For this exercise, output the line containing "X103500000Y-48400000D01*" and all lines after it to the end of the records, exactly, with no other content.
Start of Data listing
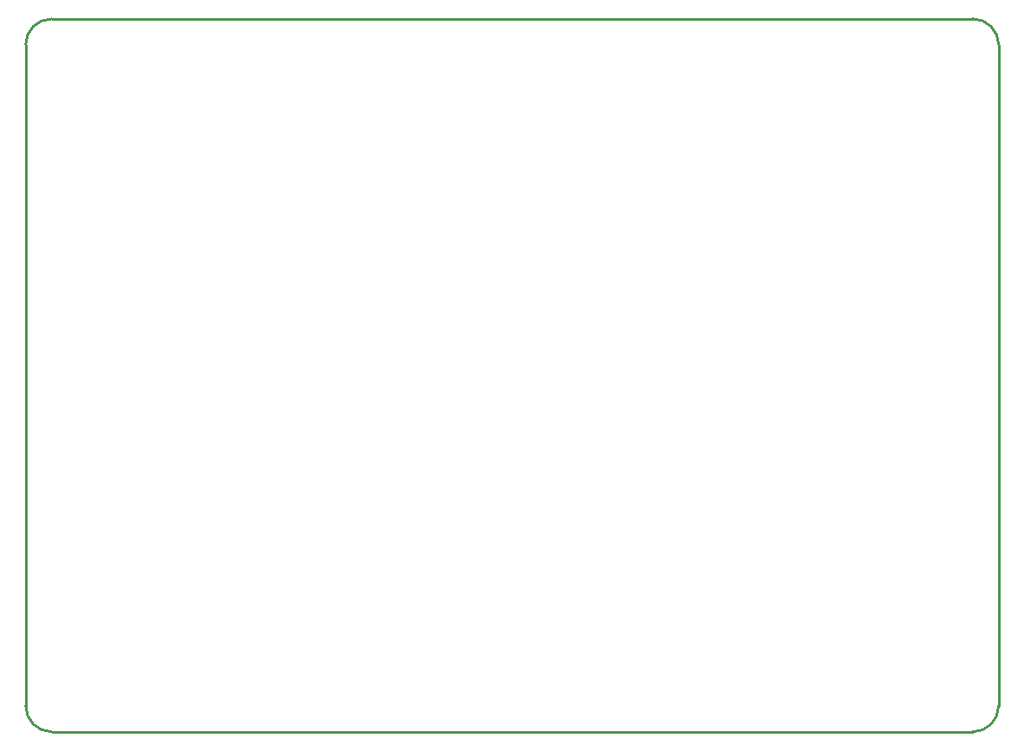
<source format=gbr>
G04 #@! TF.GenerationSoftware,KiCad,Pcbnew,5.1.4-e60b266~84~ubuntu18.04.1*
G04 #@! TF.CreationDate,2019-09-07T16:25:42+05:00*
G04 #@! TF.ProjectId,rck22,72636b32-322e-46b6-9963-61645f706362,rev?*
G04 #@! TF.SameCoordinates,Original*
G04 #@! TF.FileFunction,Profile,NP*
%FSLAX46Y46*%
G04 Gerber Fmt 4.6, Leading zero omitted, Abs format (unit mm)*
G04 Created by KiCad (PCBNEW 5.1.4-e60b266~84~ubuntu18.04.1) date 2019-09-07 16:25:42*
%MOMM*%
%LPD*%
G04 APERTURE LIST*
%ADD10C,0.254000*%
G04 APERTURE END LIST*
D10*
X185420000Y-54610000D02*
G75*
G02X187960000Y-57150000I0J-2540000D01*
G01*
X92710000Y-57150000D02*
G75*
G02X95250000Y-54610000I2540000J0D01*
G01*
X95250000Y-124460000D02*
G75*
G02X92710000Y-121920000I0J2540000D01*
G01*
X187960000Y-121920000D02*
G75*
G02X185420000Y-124460000I-2540000J0D01*
G01*
X185420000Y-54610000D02*
X95250000Y-54610000D01*
X187960000Y-121920000D02*
X187960000Y-57150000D01*
X95250000Y-124460000D02*
X185420000Y-124460000D01*
X92710000Y-57150000D02*
X92710000Y-121920000D01*
M02*

</source>
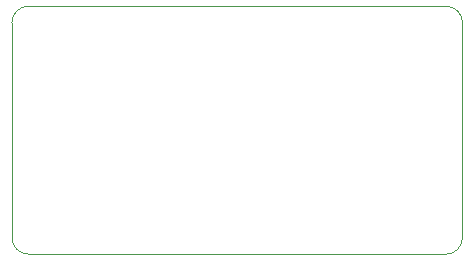
<source format=gbr>
G04 #@! TF.GenerationSoftware,KiCad,Pcbnew,(5.1.2)-2*
G04 #@! TF.CreationDate,2020-05-20T23:18:15+10:00*
G04 #@! TF.ProjectId,Heterodyne,48657465-726f-4647-996e-652e6b696361,rev?*
G04 #@! TF.SameCoordinates,Original*
G04 #@! TF.FileFunction,Profile,NP*
%FSLAX46Y46*%
G04 Gerber Fmt 4.6, Leading zero omitted, Abs format (unit mm)*
G04 Created by KiCad (PCBNEW (5.1.2)-2) date 2020-05-20 23:18:15*
%MOMM*%
%LPD*%
G04 APERTURE LIST*
%ADD10C,0.100000*%
G04 APERTURE END LIST*
D10*
X103500000Y-48400000D02*
G75*
G02X104900000Y-47000000I1400000J0D01*
G01*
X104900000Y-68000000D02*
G75*
G02X103500000Y-66600000I0J1400000D01*
G01*
X141650000Y-66600000D02*
G75*
G02X140250000Y-68000000I-1400000J0D01*
G01*
X140250000Y-47000000D02*
G75*
G02X141650000Y-48400000I0J-1400000D01*
G01*
X103500000Y-66600000D02*
X103500000Y-48400000D01*
X140250000Y-68000000D02*
X104900000Y-68000000D01*
X141650000Y-48400000D02*
X141650000Y-66600000D01*
X104900000Y-47000000D02*
X140250000Y-47000000D01*
M02*

</source>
End of Data listing
Exercise answer:
X103500000Y-48400000D01*
X140250000Y-68000000D02*
X104900000Y-68000000D01*
X141650000Y-48400000D02*
X141650000Y-66600000D01*
X104900000Y-47000000D02*
X140250000Y-47000000D01*
M02*

</source>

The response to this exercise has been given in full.